» Instruction A: List each distinct word or phrase that the page extract on green building risks puts in quotation marks.
» Instruction B: Set down the part of the page extract on green building risks word for word, starting with "While green building" and going on through "by such certification.".
-- Page extract follows --
While there has been a great deal of discussion and media coverage regarding the benefits of “green building,” until recently, less attention has been given to the risks involved – particularly the legal risks.

Green Building (also called “sustainable building”) is an approach to building that focuses on minimizing the environmental impacts of construction, increasing the efficient use of resources, and contributing to the health and productivity of a building’s occupants. Green buildings can achieve “certification” by any one of several third-party organizations, the most popular and universally accepted one being the U.S. Green Building Council’s Leadership in Engineering and Design (LEED®) rating system.

While green building projects generally have the same legal risks found in conventional construction, additional claims may arise because of the enhanced expectations created by the green building process. Accurate or not, Shaw Development v. Southern Builders is considered by many to be the nation’s “first green building litigation.” Shaw concerned traditional construction claims, but also concerned the failure of the building to achieve LEED “Silver” certification and the related failure of the building owner to qualify for certain tax credits triggered by such certification.

Many predict increased litigation in this area as the number of green building projects continues to grow as a result of increased interest in sustainable buildings, as well as the billions in funding for such projects provided by the American Recovery and Reinvestment Act of 2009. (One commentator on the topic has even coined the term “LEEDigation” for such cases.)

Acknowledging these risks, several insurance companies have developed special “green building” endorsements or enhancements to their existing construction and property related polices. (A comprehensive study can be found in Marsh, Inc.’s report, The Green Built Environment in the United States: 2008 Year-end Update of the State of the Insurance Markets.

Like any “new” activity or product, the impact of green building on construction claims and litigation is not exactly known at this time. What has become clear is that industry participants are keeping a close watch.
-- Page extract concluded --
-- Provided material follows --
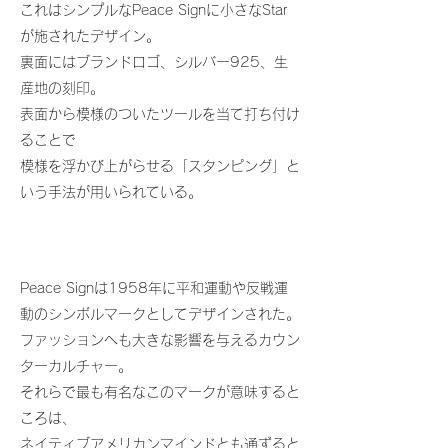
これはシンプルなPeace Signに小さなStar
が施されたデザイン。
裏面にはブランドロゴ、シルバー925、生
産地の刻印。
表面から模様のついたツールを当て打ち付け
ることで
模様を浮かび上がらせる「スタンピング」と
いう手法が用いられている。
Peace Signは1958年に平和運動や反戦運
動のシンボルマークとしてデザインされた。
ファッションへも大きな影響を与えるカウン
ターカルチャー。
それらで最も有名なこのマークが意味すると
ころは、
ネイティブアメリカンマインドとも通ずると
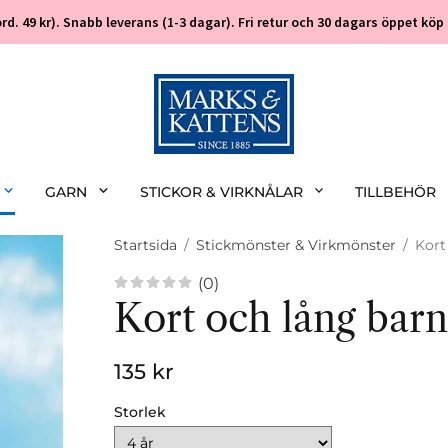
 (ord. 49 kr). Snabb leverans (1-3 dagar). Fri retur och 30 dagars öppet k
GARN
STICKOR & VIRKNÅLAR
TILLBEHÖR
Startsida
/
Stickmönster & Virkmönster
/
Kort
(0)
Kort och lång bar
135 kr
Storlek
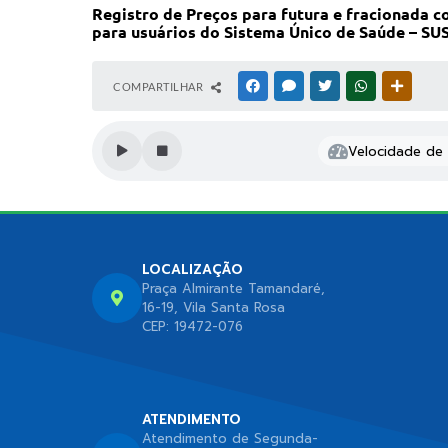
Registro de Preços para futura e fracionada c
para usuários do Sistema Único de Saúde – SUS
COMPARTILHAR
FACEBOOK
MESSENGER
TWITTER
WHATSAPP
OUTRAS
Velocidade de l
LOCALIZAÇÃO
Praça Almirante Tamandaré,
16-19, Vila Santa Rosa
CEP: 19472-076
ATENDIMENTO
Atendimento de Segunda-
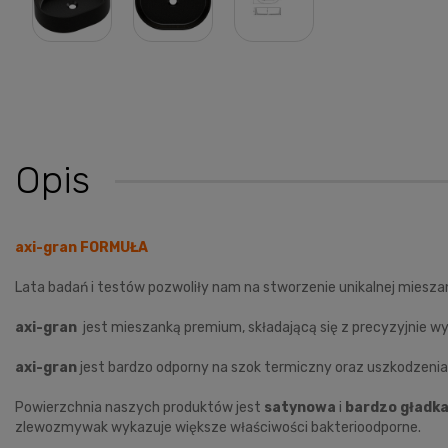
Opis
axi-gran FORMUŁA
Lata badań i testów pozwoliły nam na stworzenie unikalnej mieszan
axi-gran
jest mieszanką premium, składającą się z precyzyjnie w
axi-gran
jest bardzo odporny na szok termiczny oraz uszkodzen
Powierzchnia naszych produktów jest
satynowa
i
bardzo gładk
zlewozmywak wykazuje większe właściwości bakterioodporne.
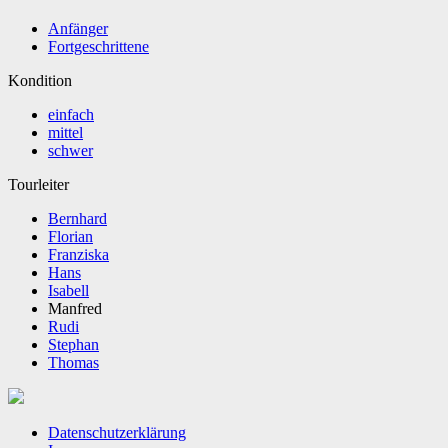
Anfänger
Fortgeschrittene
Kondition
einfach
mittel
schwer
Tourleiter
Bernhard
Florian
Franziska
Hans
Isabell
Manfred
Rudi
Stephan
Thomas
Datenschutzerklärung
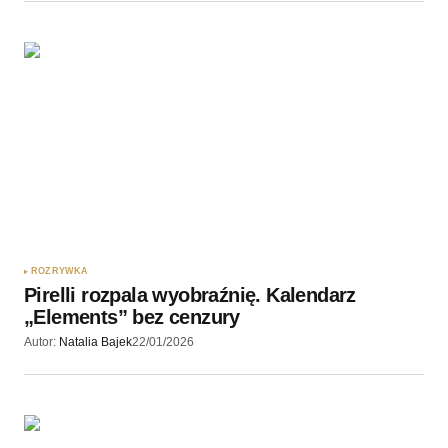
ROZRYWKA
Pirelli rozpala wyobraźnię. Kalendarz
„Elements” bez cenzury
Autor:
Natalia Bajek
22/01/2026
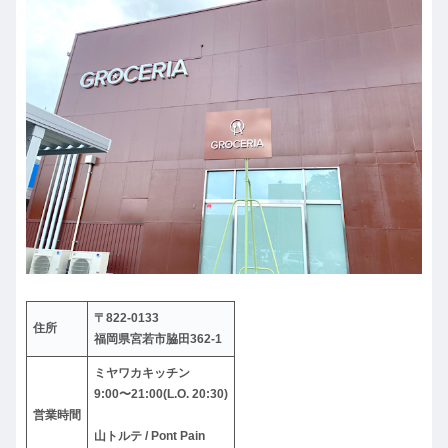
〒822-0133
住所
福岡県宮若市脇田362-1
ミヤワカキッチン
9:00〜21:00(L.O. 20:30)
営業時間
山トルテ / Pont Pain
-- Provided material concluded --
» Exercise response A:
- green building
- sustainable building
- certification
- first green building litigation
- Silver
- LEEDigation
- new

» Exercise response B:
While green building projects generally have the same legal risks found in conventional construction, additional claims may arise because of the enhanced expectations created by the green building process. Accurate or not, Shaw Development v. Southern Builders is considered by many to be the nation’s “first green building litigation.” Shaw concerned traditional construction claims, but also concerned the failure of the building to achieve LEED “Silver” certification and the related failure of the building owner to qualify for certain tax credits triggered by such certification.